→ **Task statement**
From the listing below, retype exactly the line holding "M942,22L971,28L964,68L935,62V58L930,57L934,35L939,36Z", the line holding "M716,2323L812,1817L873,1466", and the lines between them; skip everything else.

→ **Listed records**
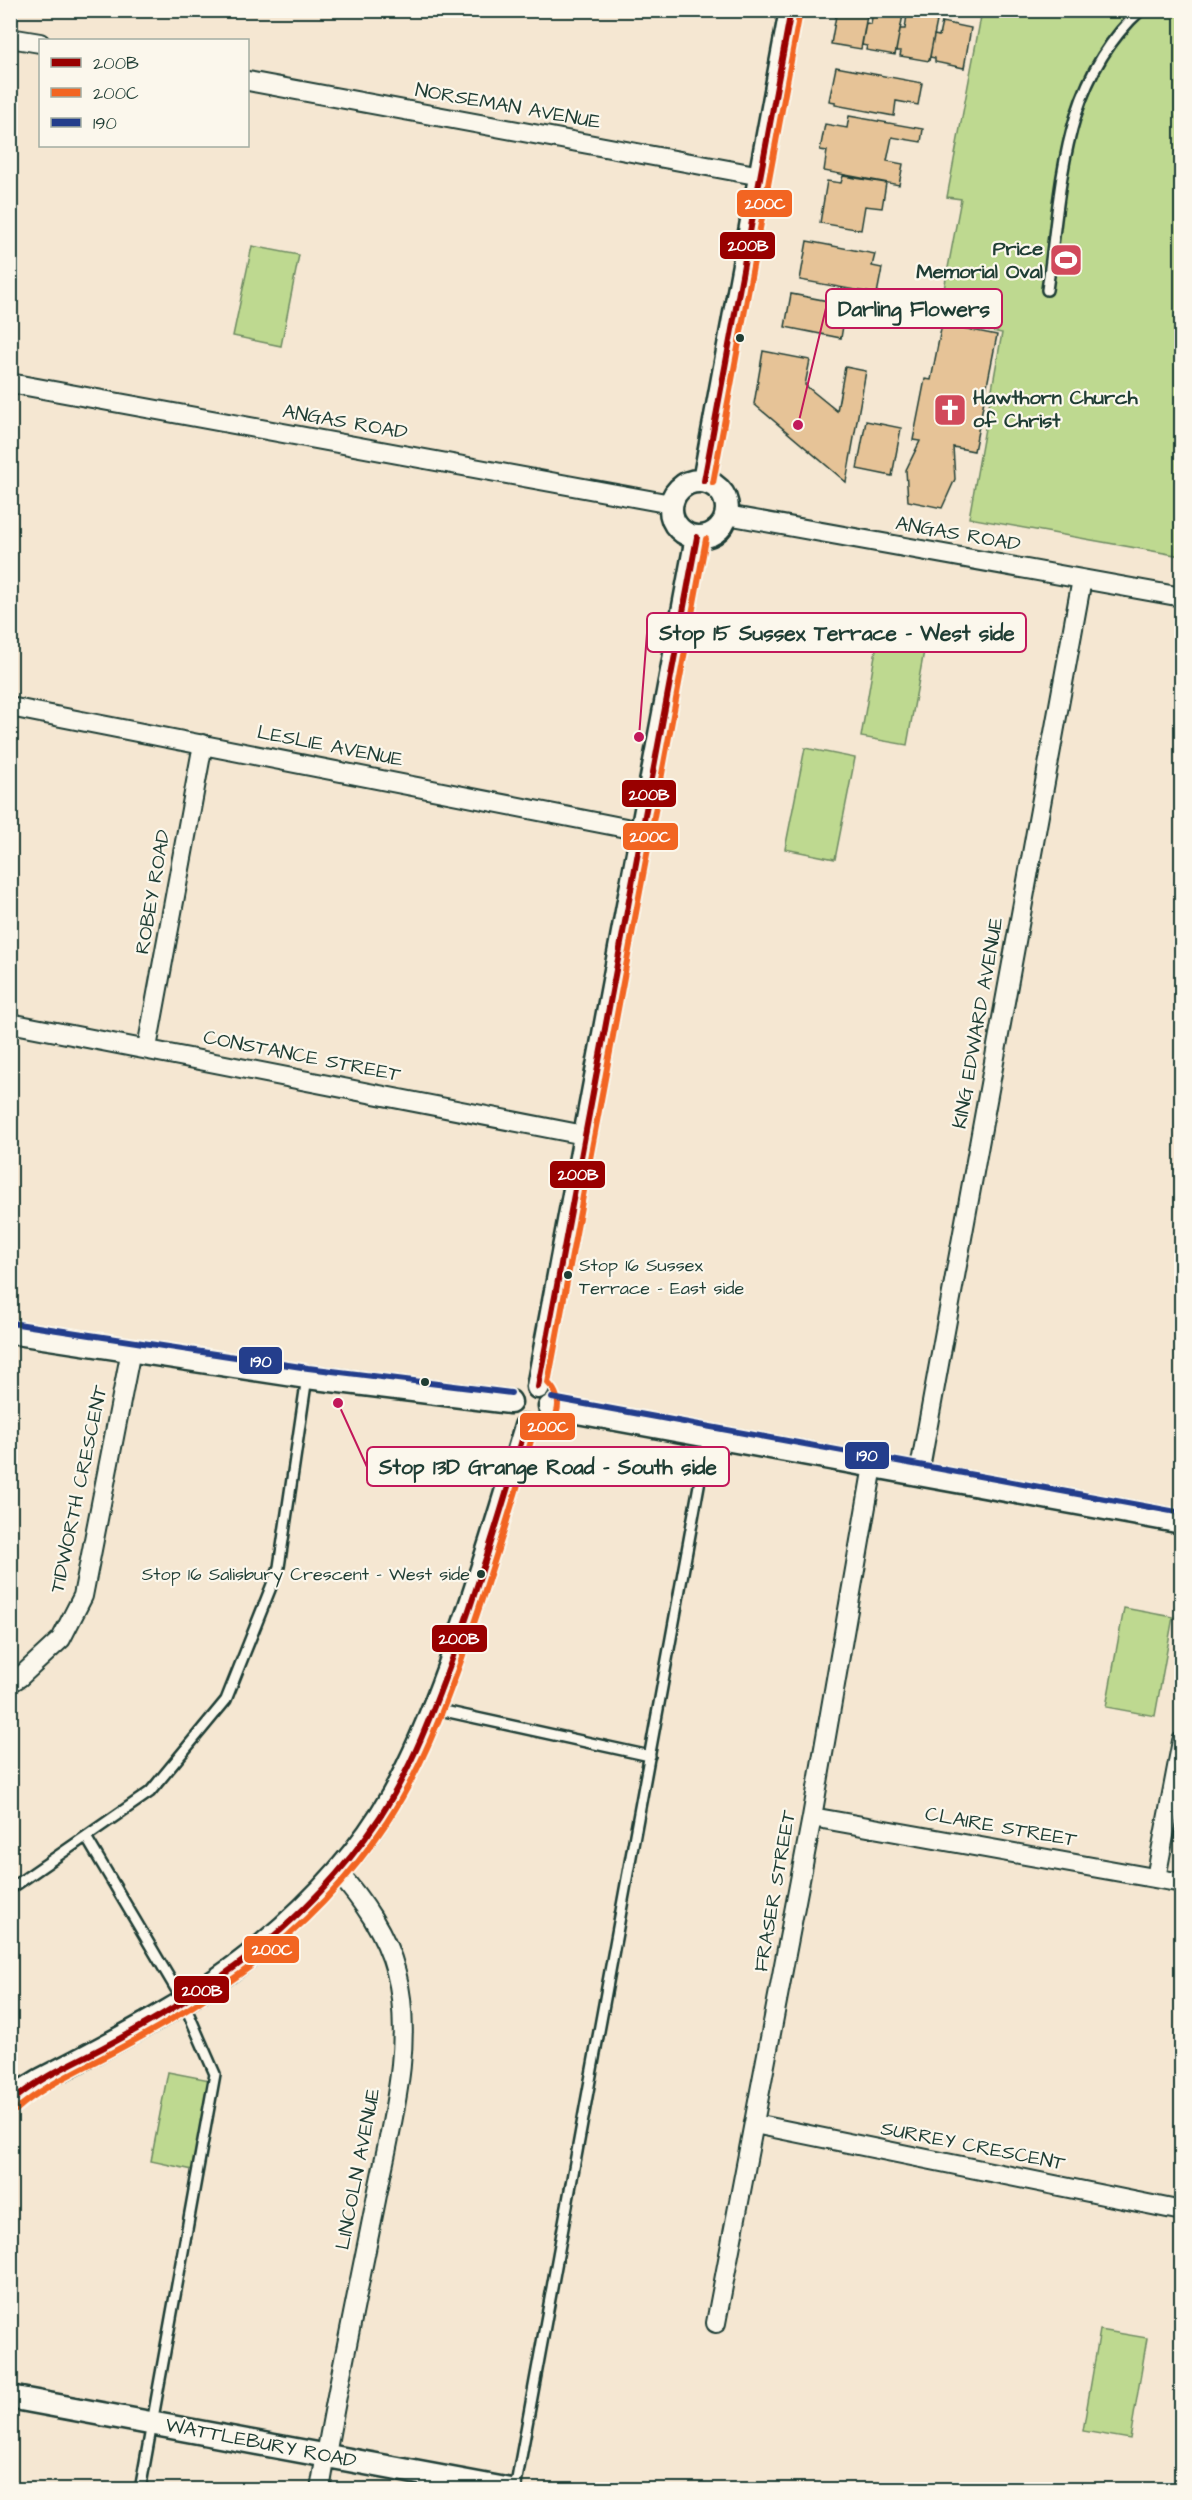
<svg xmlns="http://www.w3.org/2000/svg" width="1192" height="2500" font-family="'Architects Daughter',sans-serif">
  <rect width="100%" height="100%" fill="#f5e7d2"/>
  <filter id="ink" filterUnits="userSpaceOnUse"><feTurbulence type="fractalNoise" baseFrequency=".0167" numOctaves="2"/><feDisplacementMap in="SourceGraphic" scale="12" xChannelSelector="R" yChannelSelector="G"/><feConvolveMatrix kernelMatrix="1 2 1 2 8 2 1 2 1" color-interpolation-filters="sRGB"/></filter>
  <g filter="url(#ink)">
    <path fill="#bed990" stroke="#6e8b62" stroke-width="1.5" d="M982,11H1181V556L969,518L1002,333L938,321L961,199L947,197Z
      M252,246L299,255L281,346L233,336Z
      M877,643L924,651L907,745L861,737Z
      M805,748L855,758L835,859L785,849Z
      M1124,1608L1173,1617L1155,1716L1106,1707Z
      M168,2072L210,2080L193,2170L151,2161Z
      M1100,2330L1147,2338L1130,2439L1083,2431Z"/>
    <path fill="#e6c397" stroke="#1f3d34" stroke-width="1.5" d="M837,10H868L861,49L831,44Z
      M873,10L903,15L895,55L866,50L867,46L862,45L866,23L871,24Z
      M907,15L937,21L929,61L900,56L901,51H896L900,29H905Z
      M942,22L971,28L964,68L935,62V58L930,57L934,35L939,36Z
      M836,67L922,83L918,105L896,101L894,116L835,105V102L829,101Z
      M849,116L923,129L921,142L892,137L887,161L903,164L899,185L824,171L827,151L820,150L825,124L847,128Z
      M843,176L886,183L882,208L865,206L861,230L820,223L827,181L841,183Z
      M807,241L875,254L872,266L882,268L877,294L800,280Z
      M836,291L874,298L871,313L846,308L841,338L785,327L791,294L834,302Z
      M942,324L997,335L974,451L953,447L955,479L942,508L908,501L906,470L920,441L913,440L925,379L931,380Z
      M763,351L810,360L805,385L837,411L845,367L866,371L846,482L754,404Z
      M866,421L901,428L892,476L857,469Z"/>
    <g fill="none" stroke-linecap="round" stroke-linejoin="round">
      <defs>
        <path id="service" d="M1047,290C1062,190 1060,83 1141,10
          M435,1709L650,1756
          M86,1837L183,2001L215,2074L140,2490
          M10,1889L150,1792L226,1700L279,1567L307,1377
          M515,2490L708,1436"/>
        <path id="minor" d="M10,38L40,43
          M248,81L761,176
          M10,383L671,504
          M727,515L1182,597
          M10,707L641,831
          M10,1023L584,1135
          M147,1048L203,744
          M919,1474L1082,579
          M10,1683L20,1677L61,1639L83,1596L131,1350
          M812,1817L1182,1883
          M1156,1878L1182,1741
          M755,2124L1182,2211
          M716,2323L812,1817L873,1466
          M320,2490C336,2393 357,2296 376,2200C390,2129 415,2044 396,1972C386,1933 363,1901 337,1871"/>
        <path id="tertiary" d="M704,481L791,10
          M671 509a28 28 0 1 1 56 0a28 28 0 1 1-56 0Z
          M10,1332L307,1377L510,1402
          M538,1387L697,537
          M550,1407L1182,1522
          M10,2103L26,2089L39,2081C116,2041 196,2001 263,1945C313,1903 361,1852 393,1795C416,1754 433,1711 449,1667C478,1587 502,1507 526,1426
          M10,2397L511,2490"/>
      </defs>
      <use href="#service" stroke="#1f3d34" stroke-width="14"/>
      <use href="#minor" stroke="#1f3d34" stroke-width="22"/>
      <use href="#tertiary" stroke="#1f3d34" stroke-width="27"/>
      <use href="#service" stroke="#fbf7ec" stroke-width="9"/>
      <use href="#minor" stroke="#fbf7ec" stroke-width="18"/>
      <use href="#tertiary" stroke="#fbf7ec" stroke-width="22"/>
      <defs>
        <path id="bus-1" d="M704,481L791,10
          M538,1387L697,537
          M10,2103C38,2078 72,2064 104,2047C149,2023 194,1997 236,1966C291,1926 342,1874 380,1817C413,1766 434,1708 455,1651C481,1577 504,1502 526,1426"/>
        <path id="bus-2" d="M713,483L800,12
          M16,2110C44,2085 80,2070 113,2052C157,2029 199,2004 240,1974C297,1933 348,1881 387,1822C420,1772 442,1714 462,1658C488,1584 511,1509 533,1434C557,1428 567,1401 548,1383L706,539"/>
        <path id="bus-3" d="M11,1323L308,1368L511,1393
          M552,1398L1182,1513"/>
      </defs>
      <use href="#bus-1" stroke="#fbf7ec" stroke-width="10"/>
      <use href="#bus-2" stroke="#fbf7ec" stroke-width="10"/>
      <use href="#bus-3" stroke="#fbf7ec" stroke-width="10"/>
      <use href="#bus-1" stroke="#900" stroke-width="6"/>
      <use href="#bus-2" stroke="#f26522" stroke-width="6"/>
      <use href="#bus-3" stroke="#243e8c" stroke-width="6"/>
    </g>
  </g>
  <defs>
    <symbol id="stadium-square" viewBox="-11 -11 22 22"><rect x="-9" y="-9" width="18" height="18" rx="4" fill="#d1495b" stroke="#fbf7ec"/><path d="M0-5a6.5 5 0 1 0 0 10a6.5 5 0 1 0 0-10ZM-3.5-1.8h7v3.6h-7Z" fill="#fff"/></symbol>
    <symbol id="church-square" viewBox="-11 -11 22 22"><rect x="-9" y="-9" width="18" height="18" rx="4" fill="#d1495b" stroke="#fbf7ec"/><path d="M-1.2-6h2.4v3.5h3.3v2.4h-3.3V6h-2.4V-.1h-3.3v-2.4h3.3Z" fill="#fff"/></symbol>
  </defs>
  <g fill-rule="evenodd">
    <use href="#stadium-square" x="1047" y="241" width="38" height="38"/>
    <use href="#church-square" x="931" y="391" width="38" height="38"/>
  </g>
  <g fill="#1f3d34" stroke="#fbf7ec" stroke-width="2">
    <circle cx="740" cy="338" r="5"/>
    <circle cx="568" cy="1275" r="5"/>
    <circle cx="425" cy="1382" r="5"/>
    <circle cx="481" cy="1574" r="5"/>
  </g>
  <g text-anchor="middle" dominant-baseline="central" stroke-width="4.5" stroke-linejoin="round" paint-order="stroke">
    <g font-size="18" fill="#1f3d34" stroke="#fbf7ec" text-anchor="start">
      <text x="579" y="1265">Stop 16 Sussex<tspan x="579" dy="23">Terrace - East side</tspan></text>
      <text x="470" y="1574" text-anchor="end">Stop 16 Salisbury Crescent - West side</text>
    </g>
    <g font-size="20" fill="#1f3d34" stroke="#fbf7ec">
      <text transform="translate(508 106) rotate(10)">NORSEMAN AVENUE</text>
      <text transform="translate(345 422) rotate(10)">ANGAS ROAD</text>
      <text transform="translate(958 534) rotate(10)">ANGAS ROAD</text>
      <text transform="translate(330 746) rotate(11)">LESLIE AVENUE</text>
      <text transform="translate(153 892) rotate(-80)">ROBEY ROAD</text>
      <text transform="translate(978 1023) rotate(-80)">KING EDWARD AVENUE</text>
      <text transform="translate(302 1056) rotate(11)">CONSTANCE STREET</text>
      <text transform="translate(79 1489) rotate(-78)">TIDWORTH CRESCENT</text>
      <text transform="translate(1001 1827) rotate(10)">CLAIRE STREET</text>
      <text transform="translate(775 1891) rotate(-80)">FRASER STREET</text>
      <text transform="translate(973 2146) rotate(11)">SURREY CRESCENT</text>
      <text transform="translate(358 2169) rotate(-79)">LINCOLN AVENUE</text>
      <text transform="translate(261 2443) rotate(11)">WATTLEBURY ROAD</text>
    </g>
    <g font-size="20" font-weight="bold" fill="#1f3d34" stroke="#fbf7ec" text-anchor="end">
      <text x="1043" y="249">Price<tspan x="1043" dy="23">Memorial Oval</tspan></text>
      <text x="973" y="398" text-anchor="start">Hawthorn Church<tspan x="973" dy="23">of Christ</tspan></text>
    </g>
  </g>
  <path fill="none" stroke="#c2185b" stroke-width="2" d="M798 425L826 308M639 737L647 633M338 1403L367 1467"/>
  <g fill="#c2185b" stroke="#fbf7ec" stroke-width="2">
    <circle cx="798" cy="425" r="6"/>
    <circle cx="639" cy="737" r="6"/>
    <circle cx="338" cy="1403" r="6"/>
  </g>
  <g fill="#fbf7ec" stroke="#c2185b" stroke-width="2">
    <rect x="826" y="289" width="176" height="39" rx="6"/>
    <rect x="647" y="613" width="379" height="39" rx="6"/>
    <rect x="367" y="1447" width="362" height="39" rx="6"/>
  </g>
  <g font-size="21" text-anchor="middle" font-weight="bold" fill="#1f3d34">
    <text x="914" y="316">Darling Flowers</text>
    <text x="837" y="640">Stop 15 Sussex Terrace - West side</text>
    <text x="548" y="1474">Stop 13D Grange Road - South side</text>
  </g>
  <g stroke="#fbf7ec" stroke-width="2">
    <rect x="736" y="189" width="57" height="29" rx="6" fill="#f26522"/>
    <rect x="719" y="231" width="57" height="29" rx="6" fill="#900"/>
    <rect x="621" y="779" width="56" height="29" rx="6" fill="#900"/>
    <rect x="622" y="822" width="57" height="29" rx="6" fill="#f26522"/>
    <rect x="549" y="1160" width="57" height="29" rx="6" fill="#900"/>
    <rect x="238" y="1346" width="45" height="29" rx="6" fill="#243e8c"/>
    <rect x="519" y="1412" width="57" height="29" rx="6" fill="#f26522"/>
    <rect x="844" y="1441" width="46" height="29" rx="6" fill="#243e8c"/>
    <rect x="431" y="1624" width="57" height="29" rx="6" fill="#900"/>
    <rect x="243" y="1935" width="57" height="29" rx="6" fill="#f26522"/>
    <rect x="173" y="1975" width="57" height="29" rx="6" fill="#900"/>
  </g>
  <g font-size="16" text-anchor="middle" font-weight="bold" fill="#fff">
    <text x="765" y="209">200C</text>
    <text x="748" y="251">200B</text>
    <text x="649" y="800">200B</text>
    <text x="650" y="842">200C</text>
    <text x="578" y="1180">200B</text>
    <text x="261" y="1367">190</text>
    <text x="548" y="1432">200C</text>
    <text x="867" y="1461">190</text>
    <text x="459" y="1644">200B</text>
    <text x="272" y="1955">200C</text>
    <text x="202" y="1996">200B</text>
  </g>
  <rect width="1192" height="2500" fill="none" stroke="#fbf7ec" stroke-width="36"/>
  <rect x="18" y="18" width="1156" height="2464" fill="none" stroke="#1f3d34" stroke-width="2" filter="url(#ink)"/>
  <rect x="39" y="39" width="210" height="108" fill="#fbf7ec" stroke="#a3ada2" stroke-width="1.5"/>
  <rect x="51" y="58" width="30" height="9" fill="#990000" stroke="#a3ada2" stroke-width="1.5"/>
  <text x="93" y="69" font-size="18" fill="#1f3d34">200B</text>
  <rect x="51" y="88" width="30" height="9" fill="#f26522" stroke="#a3ada2" stroke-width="1.5"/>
  <text x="93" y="99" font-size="18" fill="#1f3d34">200C</text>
  <rect x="51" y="118" width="30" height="9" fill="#243e8c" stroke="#a3ada2" stroke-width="1.5"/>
  <text x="93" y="129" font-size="18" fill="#1f3d34">190</text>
</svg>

→ **Result of the exercise**
      M942,22L971,28L964,68L935,62V58L930,57L934,35L939,36Z
      M836,67L922,83L918,105L896,101L894,116L835,105V102L829,101Z
      M849,116L923,129L921,142L892,137L887,161L903,164L899,185L824,171L827,151L820,150L825,124L847,128Z
      M843,176L886,183L882,208L865,206L861,230L820,223L827,181L841,183Z
      M807,241L875,254L872,266L882,268L877,294L800,280Z
      M836,291L874,298L871,313L846,308L841,338L785,327L791,294L834,302Z
      M942,324L997,335L974,451L953,447L955,479L942,508L908,501L906,470L920,441L913,440L925,379L931,380Z
      M763,351L810,360L805,385L837,411L845,367L866,371L846,482L754,404Z
      M866,421L901,428L892,476L857,469Z"/>
    <g fill="none" stroke-linecap="round" stroke-linejoin="round">
      <defs>
        <path id="service" d="M1047,290C1062,190 1060,83 1141,10
          M435,1709L650,1756
          M86,1837L183,2001L215,2074L140,2490
          M10,1889L150,1792L226,1700L279,1567L307,1377
          M515,2490L708,1436"/>
        <path id="minor" d="M10,38L40,43
          M248,81L761,176
          M10,383L671,504
          M727,515L1182,597
          M10,707L641,831
          M10,1023L584,1135
          M147,1048L203,744
          M919,1474L1082,579
          M10,1683L20,1677L61,1639L83,1596L131,1350
          M812,1817L1182,1883
          M1156,1878L1182,1741
          M755,2124L1182,2211
          M716,2323L812,1817L873,1466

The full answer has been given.